Today’s post is based on last week’s Online Journalism lecture, particularly Susan Hetherington’s discussion about “crowd sourcing”.
Robert Niles from the Online Journalism Review says “crowd sourcing”, in a journalism context, is the use of a large group of readers to report a news story. It’s an old source (2007), but I think the definition is still relevant.
A more recent definition might be this (from this short video) – “Crowd is sourcing is the act of outsourcing tasks to an undefined large group of people or community (a “crowd”), through an open call.”
Either way, crowd sourcing involves, from my understanding, recruiting people from, say, the general public, to help provide information on a large scale, or help on a task that may be too overwhelming for a single journalist (or team of journos) to manage on their own.
Susan pointed out that this isn’t a new idea – the video above mentions that the original Oxford dictionary was, in fact, crowd sourced. “Readers of the English language” were invited to send in words and definitions and they received six million responses. However, it took 70 years to produce the first edition.
At this point, I had flashbacks to a certain episode of Blackadder III (thanks BBC for putting up a couple of clips).
Nowadays, online crowd sourcing can certainly speed things up. Former BBC journalist, and now journalism educator, Professor Alfred Hermida, says Web 2.0 technologies (so social media etc) create an “infrastructure that allows geographically dispersed individuals with common interests to connect and collaborate over the Internet without any central coordination.” He says crowd sourcing allows journalists to “steer the audience by asking for data, analysis or help to cover events or issues.”
What can we crowd source?
Hermida says crowd sourcing can be broken down into three broad layers. Each of these layers, to me, seems to be an increasing scale of reader involvement in the process of gathering and creating news.
1. General Observation – Hermida says this involves collecting data from people about things they come across in their daily life and then aggregating the information. Here, the news organisation is “tapping into the eyes and ears of its audience”.
A very local example which springs to mind is Quest newspaper’s “Magpie Map”. Readers can tweet the location of dangerous, swooping magpies (#magpiemap) and it’s collated into one large map. A very basic example of crowd sourcing, but still very handy for those whose journeys to public transport are plagued by swooping birds this time of year. It also uses Google maps, another handy online journalism tool!
2. Breaking news – audiences are asked to send in their photos, video or eye-witness accounts. Hermida uses the 2004 Asian Tsunami and the 7/7 London bombings as examples – I think we can update that list with the recent(ish) Queensland floods, Christchurch earthquake or the Arab Spring uprisings in the Middle-East last year. Any breaking news will work (I think), if a journalist needs to bring various strands of information together (e.g. the ABC’s coverage of the dispute earlier this year over Brisbane’s Aboriginal Tent Embassy in Musgrave Park).
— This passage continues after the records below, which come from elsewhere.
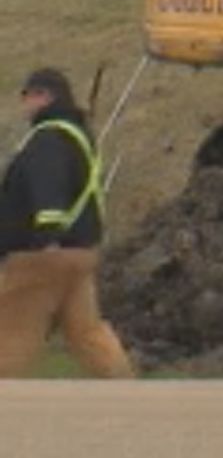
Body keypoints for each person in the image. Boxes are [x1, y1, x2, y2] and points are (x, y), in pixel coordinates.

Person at [0, 68, 135, 378]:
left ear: (44, 96)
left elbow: (48, 188)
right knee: (87, 332)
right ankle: (123, 386)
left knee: (12, 328)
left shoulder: (48, 139)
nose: (24, 103)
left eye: (27, 95)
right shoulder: (77, 136)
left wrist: (48, 237)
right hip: (78, 252)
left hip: (42, 255)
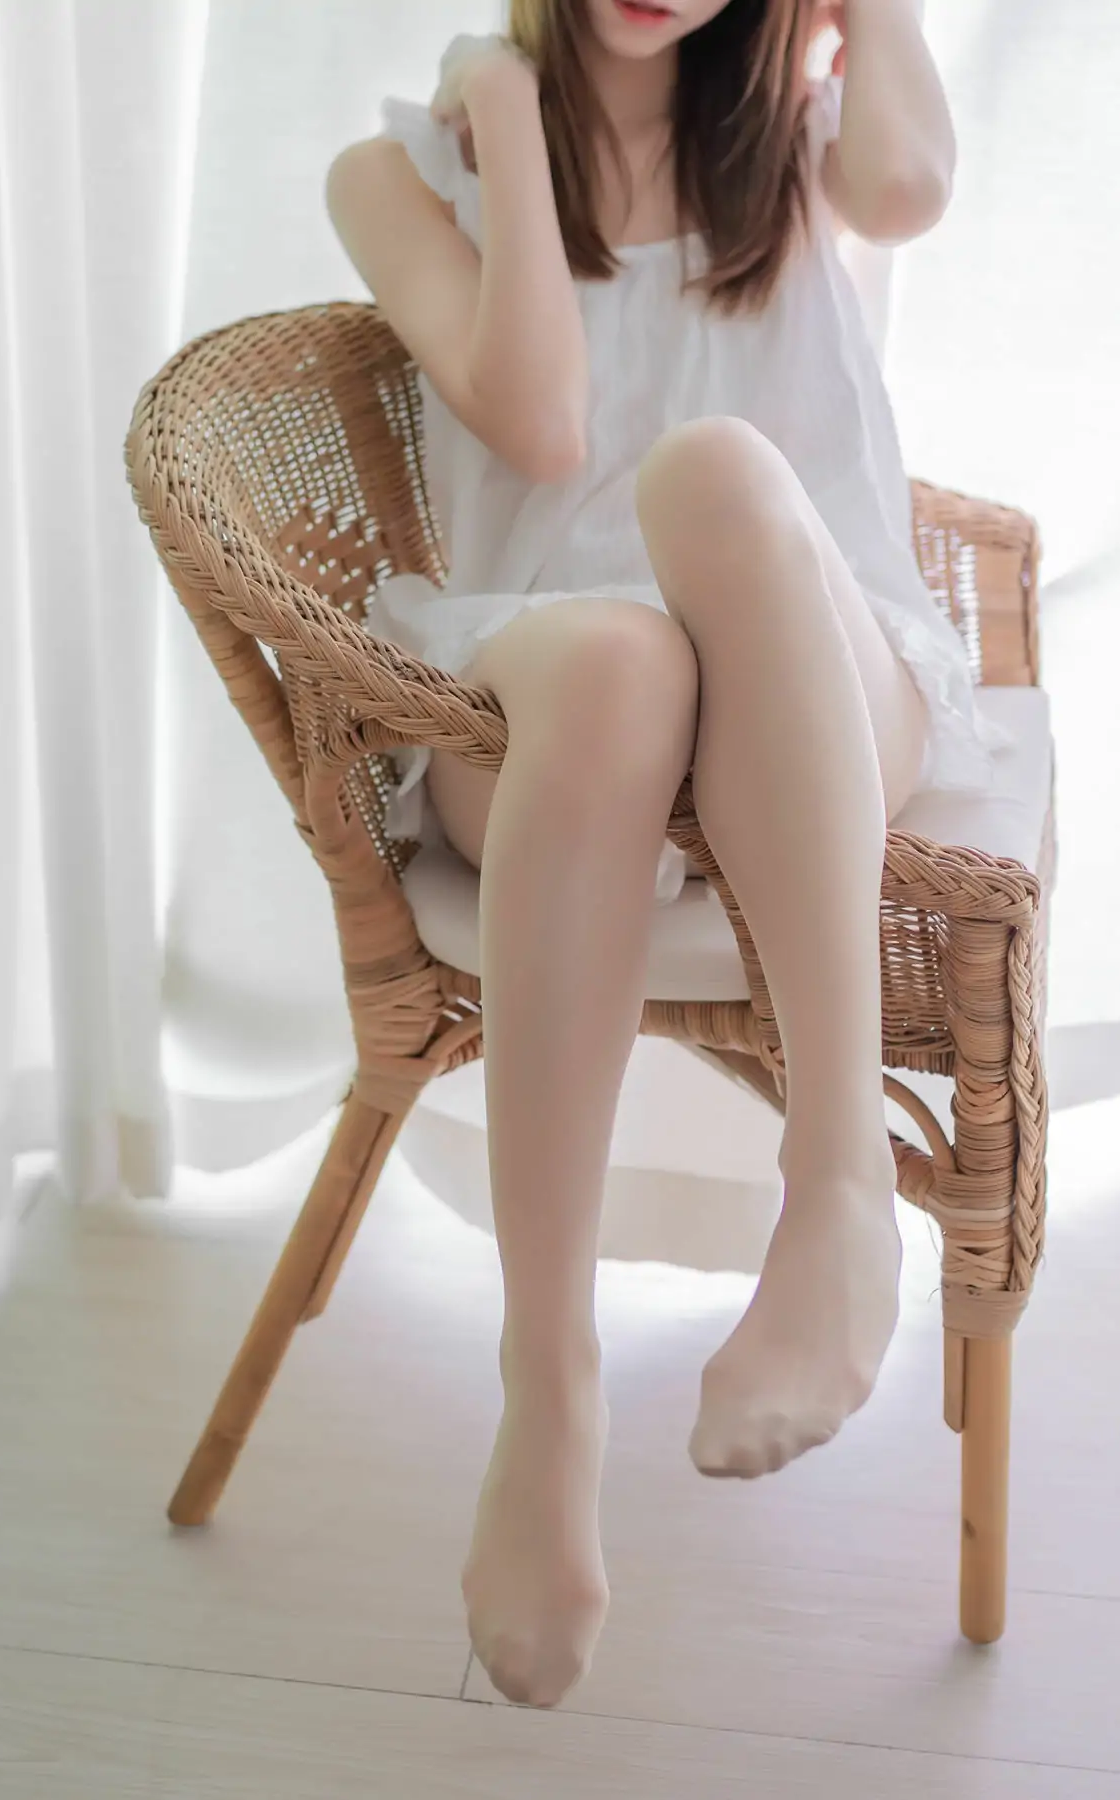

3. Investigative journalism – readers help to analyse information, “crunch numbers or pore over documents.” Essentially, large amounts of information (that would be too big for a journalist to work with on their own) are turned over to readers and they can go through and highlight anything that seems important. Journalists then need to collate these (potentially) mountains of crowd-sourced information (probably a big enough task in itself).
Both Hermida and Susan Hetherington used The Guardian’s experiment with crowd sourcing in investigating British MPs’ expenses claims in 2009 (which appears to be ongoing even now). By all accounts, this use of crowd sourcing seemed pretty successful, with a massive reader response. Have a look at that last link, from the Nieman Journalism Lab’s Michael Andersen, for some useful hints for a successful crowd sourcing experience (all lessons learned from The Guardian).
On the other hand, other attempts to crowd source have gone horribly wrong for the news organisations in question. In 2011, a large number of Sarah Palin’s emails were released – the New York Times tried to use crowd sourcing to gather information and determine if there was anything interesting. The response was not what they had expected. Here, the way the New York Times went about it landed them some criticism, with readers essentially complaining they were doing the journalists’ work for them.
I think David Zax’s comments (from the link above) are pretty valid, particularly point one – know your audience. In my opinion, what made The Guardian’s so successful was that they were asking readers to do something they had a semi-personal connection with – going through the expenses of their own elected MPs. By comparison, I doubt the majority of Times readers had that same connection with Sarah Palin, particularly at a time long after she was in the running for Vice-President.
At the end of the day, I think crowd sourcing has the potential to be an incredibly powerful tool. However, as Susan Hetherington reminded us – crowd sourcing is only as good as the crowd itself. Journalists will get garbage information or information that has not been independently verified. We still need to do our own checks and balances, because let’s face it.
For each genius that helps us, we’ll probably get a few Baldricks.